What accounts for Tokyo residents' distinctive love of gardening and nature? The Ota Museum's Edo Gardening Flowers exhibit last fall recalled how the earliest Western visitors marveled at the city's unique gardening culture. Hundreds of uikyo-e (wood block prints) feature flowers and plants in a variety of urban settings including kimonos, festivals, nurseries, educational materials, Kabuki actors, and Noh dramas. Unlike Western cities of the time, Edo's passion for gardens extended to all sectors of society, including common people as well as court nobles, shoguns, and artists.

Perhaps there is something circular in my modern day discovery of Tokyo's gardening culture.

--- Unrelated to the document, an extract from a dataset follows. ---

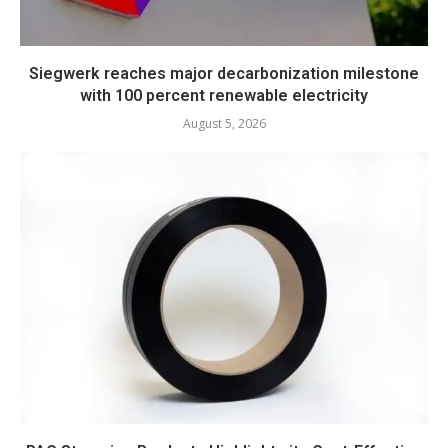
Siegwerk reaches major decarbonization milestone
with 100 percent renewable electricity
August 5, 2026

Why are Westerners still unaware of this unique feature of Japanese urban life? While gardens once served primarily for relaxation and entertainment, their role today could be even more profound, given global urbanization and climate change.

Creating urban forests will clean the air and water, reverse the heat island effect, lower crime, improve mental health, encourage mass transit, reduce the carbon footprint of the food supply, and promote biodiversity. As a foreign resident, or more accurately a resident alien, I already benefit from the increased sense of community and well-being that public gardening brings to even recent arrivals of the world's biggest metropolis.

Many Japanese assume that improving Tokyo requires importing ideas from the West. On the contrary, I believe that Japanese do not realize Tokyo's unique cultural, spatial, and, above all, human resources which can make urban life even better in Japan and around the world.